Impunity Continues 8 Years After Brazil’s Massacre

    The world has not forgotten. Though it is eight years since the cold blooded massacre of 19 MST activists in Eldorado dos Carajás, in the state of Pará, the world continues to be baffled as to how nobody has yet been imprisoned for these crimes.

    The latest appeal hearings, which will take place on 19 November in the city of Belém, mark another step in the extremely sluggish process of justice that has characterised this case throughout.


    The hearings that will take place now, as to whether appeals against the conviction of the two commanding officers and the acquittal of the 128 military policemen can be heard, are another important step in the fight against impunity.
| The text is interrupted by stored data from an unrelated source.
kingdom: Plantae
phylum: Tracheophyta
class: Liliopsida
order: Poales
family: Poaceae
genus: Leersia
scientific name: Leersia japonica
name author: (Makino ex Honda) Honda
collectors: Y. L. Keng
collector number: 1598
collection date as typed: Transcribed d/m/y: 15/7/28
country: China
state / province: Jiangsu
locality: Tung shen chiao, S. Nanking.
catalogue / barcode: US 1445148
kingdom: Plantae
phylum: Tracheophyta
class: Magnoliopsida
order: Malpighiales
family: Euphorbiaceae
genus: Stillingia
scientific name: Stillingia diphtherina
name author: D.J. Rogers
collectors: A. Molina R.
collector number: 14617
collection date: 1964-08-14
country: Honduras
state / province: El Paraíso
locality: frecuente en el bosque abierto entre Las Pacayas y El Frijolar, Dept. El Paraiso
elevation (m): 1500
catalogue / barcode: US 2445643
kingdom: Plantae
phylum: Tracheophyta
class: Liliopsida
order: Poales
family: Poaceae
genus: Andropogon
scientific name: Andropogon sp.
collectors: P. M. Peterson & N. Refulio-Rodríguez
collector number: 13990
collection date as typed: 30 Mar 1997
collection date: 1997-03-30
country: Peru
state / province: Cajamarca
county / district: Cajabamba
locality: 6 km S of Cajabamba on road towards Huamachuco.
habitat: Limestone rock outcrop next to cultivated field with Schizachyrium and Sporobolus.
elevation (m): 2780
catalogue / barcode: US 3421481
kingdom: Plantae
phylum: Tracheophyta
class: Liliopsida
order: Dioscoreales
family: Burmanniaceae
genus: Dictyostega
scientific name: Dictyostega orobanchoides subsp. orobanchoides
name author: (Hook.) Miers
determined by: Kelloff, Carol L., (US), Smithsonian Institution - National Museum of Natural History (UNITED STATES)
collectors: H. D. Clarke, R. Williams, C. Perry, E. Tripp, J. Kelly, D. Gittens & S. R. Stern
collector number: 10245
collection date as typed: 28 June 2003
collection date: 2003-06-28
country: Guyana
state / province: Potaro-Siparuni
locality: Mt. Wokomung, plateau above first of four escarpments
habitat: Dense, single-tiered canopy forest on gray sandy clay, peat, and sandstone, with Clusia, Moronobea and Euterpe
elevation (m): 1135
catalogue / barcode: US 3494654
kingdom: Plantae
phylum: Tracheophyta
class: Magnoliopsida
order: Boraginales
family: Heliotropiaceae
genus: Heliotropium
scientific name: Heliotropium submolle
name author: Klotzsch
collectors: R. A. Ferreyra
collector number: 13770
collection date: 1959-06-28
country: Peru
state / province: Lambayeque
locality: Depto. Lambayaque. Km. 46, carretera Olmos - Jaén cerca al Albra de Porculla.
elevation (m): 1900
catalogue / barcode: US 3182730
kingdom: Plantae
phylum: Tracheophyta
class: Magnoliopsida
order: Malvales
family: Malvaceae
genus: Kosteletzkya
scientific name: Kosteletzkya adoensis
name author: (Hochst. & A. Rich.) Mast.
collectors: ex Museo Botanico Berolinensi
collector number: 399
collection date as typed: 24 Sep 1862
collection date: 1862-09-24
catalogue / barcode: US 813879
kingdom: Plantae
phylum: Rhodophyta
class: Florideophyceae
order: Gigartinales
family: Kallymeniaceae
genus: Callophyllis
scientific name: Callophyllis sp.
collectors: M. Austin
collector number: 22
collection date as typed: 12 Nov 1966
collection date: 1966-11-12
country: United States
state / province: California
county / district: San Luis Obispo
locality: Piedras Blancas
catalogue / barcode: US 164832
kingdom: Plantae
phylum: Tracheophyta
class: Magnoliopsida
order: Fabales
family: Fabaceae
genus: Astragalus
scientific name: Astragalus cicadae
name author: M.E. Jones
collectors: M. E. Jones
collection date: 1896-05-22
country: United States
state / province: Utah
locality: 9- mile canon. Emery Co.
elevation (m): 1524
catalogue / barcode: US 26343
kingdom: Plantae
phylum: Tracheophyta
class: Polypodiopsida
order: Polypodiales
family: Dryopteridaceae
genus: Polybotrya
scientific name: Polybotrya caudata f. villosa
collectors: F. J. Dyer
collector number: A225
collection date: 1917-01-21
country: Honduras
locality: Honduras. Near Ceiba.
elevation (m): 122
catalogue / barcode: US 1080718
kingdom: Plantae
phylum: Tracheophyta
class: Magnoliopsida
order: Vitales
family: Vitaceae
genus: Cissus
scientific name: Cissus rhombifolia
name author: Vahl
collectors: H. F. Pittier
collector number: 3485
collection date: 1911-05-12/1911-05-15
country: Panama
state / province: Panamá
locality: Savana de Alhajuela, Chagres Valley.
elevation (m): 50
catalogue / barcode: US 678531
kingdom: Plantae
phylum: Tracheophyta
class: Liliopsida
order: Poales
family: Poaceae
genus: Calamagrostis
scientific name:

    Nevertheless, the failure to ensure justice for the hundreds of people who have been killed in their struggle for land and their right to live in peace and security in the state of Pará, makes the outcome of this case all the more important.


    It is time for the state judicial system to show that it can ensure equal and fair justice for all and for the state authorities to end the killings and corruption that continue to blacken the name of Pará across the globe.


    Background


    Massacres such as Eldorado dos Carajás and Carandiru, where 12 years after the killing of 111 detainees in a São Paulo prison nobody has yet been imprisoned for the crime, underlie the profound sense of impunity that surrounds the Brazilian justice system at this time.


    As the UN Special Rapporteur on the Independence of the Judiciary recently noted, following his visit to Brazil, socially and economically excluded groups suffer from a severe lack of access to justice.


    The second trial into the massacre of 19 land activists by members of the Pará state military police started on 18 May 2002, overseen by the third judge to preside over proceedings.


    The previous judge, Dra Eva do Amaral, withdrew following consistent complaints from the prosecution as to her competence and impartiality.


    NGOs supporting the prosecution team, withdrew during proceedings claiming that the trial was compromised when the 128 soldiers were tried as one making the identification of individual responsibility impossible.


    The two commanding officers convicted were allowed to appeal their sentences in liberty. The 128 military policemen were acquitted.


    These hearings will rule whether the pending appeals can be heard. Prosecutors and human rights activists are calling for the upholding of the officers’ conviction and a re-trial for the 128 military policemen.